Decisiv recommends that fleets use electronic inspections and automated “closed loop” workflow and notification protocols, as well as more stringent data reporting and analytics, to reduce and hopefully eliminate undesired roadside inspection outcomes.

Roadside inspections: It’s the feedback loop that matters

April 17, 2017
Maintenance data on the front end can help or hurt a fleet when roadside inspections occur. Here are a few tips to consider.

Michael Riemer, vice president of product and channel marketing for Decisiv Inc., will tell you that there is a difference between “big data” and “lots of data” because, in many cases, fleets have lots of data that’s actually of poor quality – and it’s that type of low-grade, inaccurate data that can trip up their maintenance practices and lead to potential roadside inspection failures down the road.

“Hand-entered invoices with poor VMRS [vehicle maintenance reporting standards] coding, paper inspection forms transcribed with errors, and limited oversight on external repairs are just a few of the culprits,” he explained to Fleet Owner.

“However, with better tools, ‘lots of data’ can become useful ‘big data’ which can improve decision making while significantly reducing and possibly even eliminate unscheduled service events,” Reimer said.

He also noted that roadside inspection violations are typically the direct result of poorly managed and executed preventive maintenance (PM) and inspection programs – ones often relying on faulty data.

Michael Riemer, vice president of product and channel marketing for Decisiv Inc.

“Too many fleets continue to rely on paper-based solutions where tracking results and capturing usable data is difficult and error prone,” Reimer explained. “Too many fleets also rely on excel spreadsheets and other manual tracking mechanisms for PM compliance.”

For that reason, he said Decisiv recommends that fleets use electronic inspections and automated “closed loop” workflow and notification protocols, as well as more stringent data reporting and analytics, to reduce and hopefully eliminate undesired roadside inspection outcomes.

“Data access is also critical both during and after service events,” he stressed. “If you rely only on after the fact data capture you miss opportunities to course correct or change the outcome.”

For instance, Reimer said going into a service event with knowledge of fault code severity, recommended repair plans, past performance of your specific service providers including average downtime, pending operations and maintenance status as well as any OEM recalls and service bulletins arms you with information to make the best decision possible for your fleet and your driver – especially if it’s managed in the shop and not on the side of the road.
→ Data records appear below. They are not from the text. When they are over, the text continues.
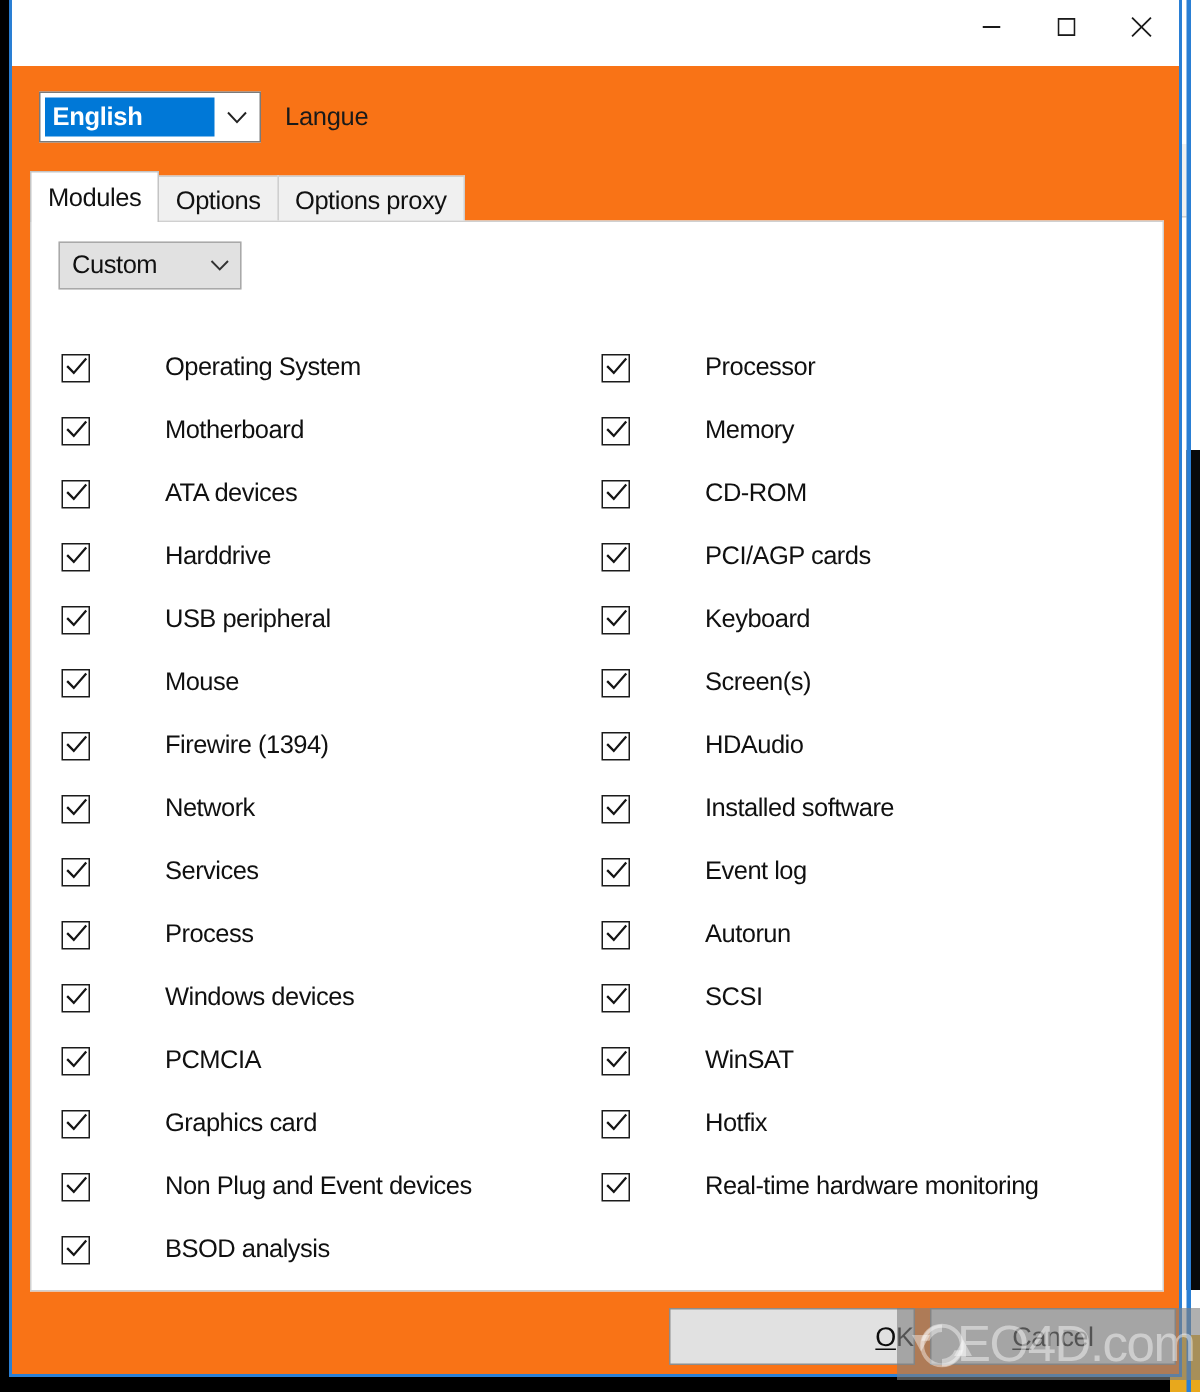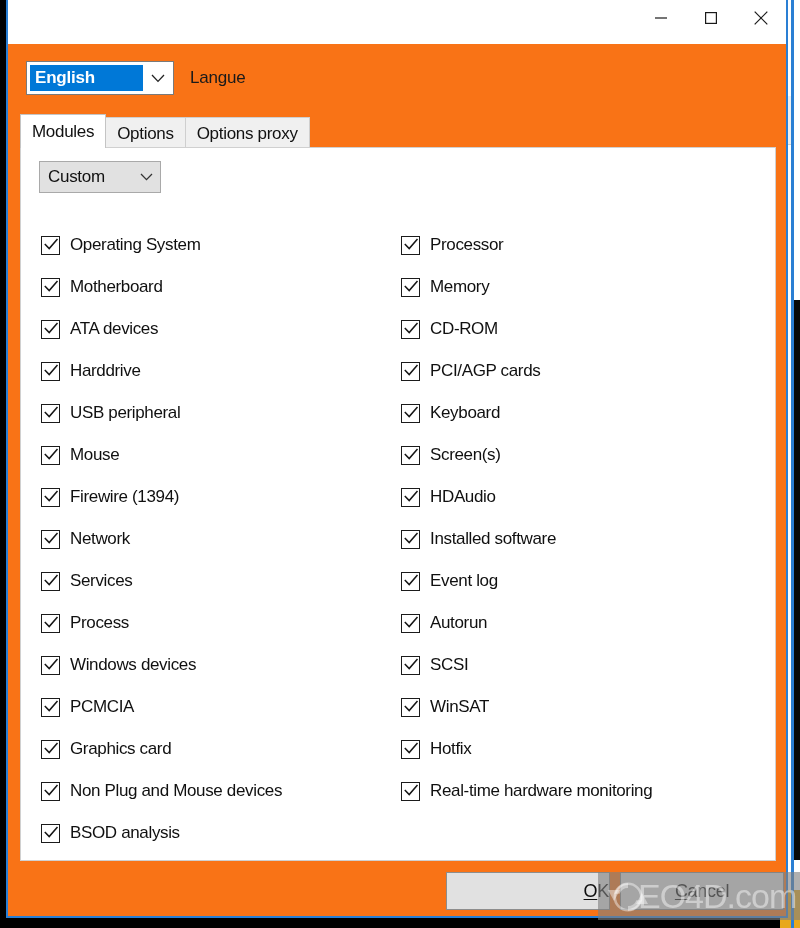--- a/index.html
+++ b/index.html
@@ -245,6 +245,7 @@
     display: flex;
     align-items: center;
     cursor: default;
+    gap: 40px;
   }
   .cb-box {
     width: 19px;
Reimer offers some other data tips designed to allow big data to help fleets avoid “bad outcomes” from roadside inspections:

  • Align Pre-Trip Inspection Forms with Roadside Inspections: “Most of the research I’ve seen suggests that more than 75% of roadside violations should have been caught by pre-trip inspections – likely a combination of inspection completeness, compliance and training issues,” Reimer said. “Adjust your form as needed to more closely align with the metrics the CSA [Compliance Safety Accountability] program monitors. Using electronic forms makes this easy – change it once and then publish everywhere.”
  • Use Mobile Inspections: Although there's no guarantee that drivers will do their required pre-trip inspections, Reimer stressed that the easier you make it for them to complete those inspections quickly, the more likely they are to get done. “Moving from a paper-based inspection to an electronic one that can be completed using a mobile phone device should increase accuracy and completion rates,” he pointed out.
  • Integrate Inspection Failures with Maintenance Practices: This is also known as a “closed loop process” and while some fleets are moving to electronic DVIRs [driver vehicle inspection reports] it requires that the maintenance team go into different applications to get and update the necessary information. “By simply integrating the failures, tying them to specific VMRS coded operations, and having them trigger notifications based on severity or auto-populating pending operations in the context of how maintenance is performed, will significantly drive up repair completion rates in a timely fashion,” Reimer emphasized.
  • Automate PM Tracking and Notifications: Electronic logging devices [ELDs] and other telematics solutions can easily capturing truck data to help automate notifications on pending maintenance operations should be very straightforward. “By ensuring high level of compliance with your maintenance schedules, you will also ensure timely repair of any issues before they become roadside issues,” Reimer stressed.
  • Audit DVIR Compliance: Once you switch to electronic inspection forms, it's much simpler to determine in real-time who is completing inspections.
  • Capture DVIR Results Centrally: Electronically capturing DVIRs in one central system allows you report on analyze failures based on any number of critical factors, Reimer pointed out, including make, model, year, mileage range, geography, and other attributes. “Based on the findings, campaigns can be created and adjustments to existing maintenance practices can also be made,” he said.
  • Cross-Check CSA Violations with DVIRs: “If you do receive a [roadside] violation, go back and look at a recent inspection form for that asset,” Reimer stressed. “Did the driver note any concerns about the related issue in any recent reports? If so, why wasn't the problem corrected? If not, perhaps the driver needs a training refresher.”